→ **EXTRAIT DU DOCUMENT**
□ □ □

Contestant cette exclusion, la société SPS [P] [G] a, par acte en date du 28 septembre 2012, assigné la société CTB devant le tribunal de commerce de Lille pour rupture brutale de la relation commerciale et aux fins de reversement de chiffre d'affaires et de remboursement de ses parts sociales au sein de CTB.

Par jugement rendu le 18 décembre 2013, le tribunal de commerce de Lille Métropole a :

- dit que la clientèle correspondant aux opérations de transport de mobile homes pour les particuliers appartenait à la société SPS [P] [G] ;

- jugé sans motif réel et sérieux l'exclusion de [P] [G] et débouté CTB de ses moyens, fins et conclusions ;

- jugé que l'article L 442-6 I, 5° du code de commerce devait s'appliquer ;

- condamné CTB à payer à [P] [G] la somme de 40.599,00 euros au titre du préjudice subi du fait de la rupture brutale et sans préavis des relations commerciales établies entre les sociétés ;

- condamné CTB à communiquer à [P] [G], sous astreinte de 100,00 euros par jour de retard à compter du 15ème jour calendaire suivant la notification du jugement, les pièces justifiant du chiffre d'affaires encaissé et devant être reversé, après imputation des charges de fonctionnement, à [P] [G] et l'a condamnée à payer à [P] [G] la somme devant lui revenir à ce titre, augmentée des intérêts légaux à compter du 28 septembre 2012, date de l'assignation et ce jusqu'à parfait paiement ;

- réservé au tribunal la liquidation éventuelle de l'astreinte ;

- condamné CTB à payer à [P] [G] la somme de 28.784,00 euros au titre du remboursement de la part du capital social détenu par [P] [G] ;

- prononcé l'exécution provisoire ;

- condamné CTB au paiement de la somme de 2.000,00 euros en application de l'article 700 du code de procédure civile ainsi qu'aux entiers dépens ;

- débouté [P] [G] de toutes ses autres demandes plus amples ou contraires.

La société CTB a interjeté appel de ce jugement le 2 janvier 2014.

□ □ □

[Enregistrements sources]
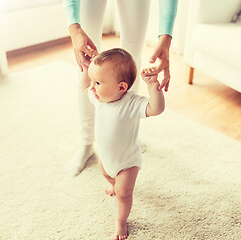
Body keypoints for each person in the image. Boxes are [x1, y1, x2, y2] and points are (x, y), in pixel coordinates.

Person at [62, 0, 177, 176]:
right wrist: (74, 28)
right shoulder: (91, 89)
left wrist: (166, 37)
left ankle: (128, 137)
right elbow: (86, 84)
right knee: (86, 60)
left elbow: (156, 108)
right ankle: (86, 143)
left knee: (132, 55)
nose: (93, 88)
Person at [83, 48, 164, 240]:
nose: (92, 87)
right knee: (106, 175)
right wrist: (87, 69)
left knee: (124, 193)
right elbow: (84, 87)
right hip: (106, 157)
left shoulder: (131, 103)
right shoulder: (99, 99)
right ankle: (113, 184)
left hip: (127, 162)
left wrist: (153, 85)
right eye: (92, 81)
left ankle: (121, 221)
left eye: (98, 83)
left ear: (121, 87)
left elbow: (156, 109)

□ □ □

→ **CONSIGNE**
Pour chacune des affirmations suivantes, répondez par oui ou par non selon qu'elle concorde ou non avec l'extrait du document, et citez textuellement les mots de celui-ci qui tranchent la question. 1. Le tribunal de commerce de Lille Métropole a statué le 18 décembre 2013. 2. L'astreinte fixée par le tribunal est de 200,00 euros par jour de retard. 3. La société CTB a fait appel du jugement le 2 janvier 2014.

→ **RÉSULTAT**
1. Oui : « Par jugement rendu le 18 décembre 2013, le tribunal de commerce de Lille Métropole a ».
2. Non : « sous astreinte de 100,00 euros par jour de retard ».
3. Oui : « La société CTB a interjeté appel de ce jugement le 2 janvier 2014. »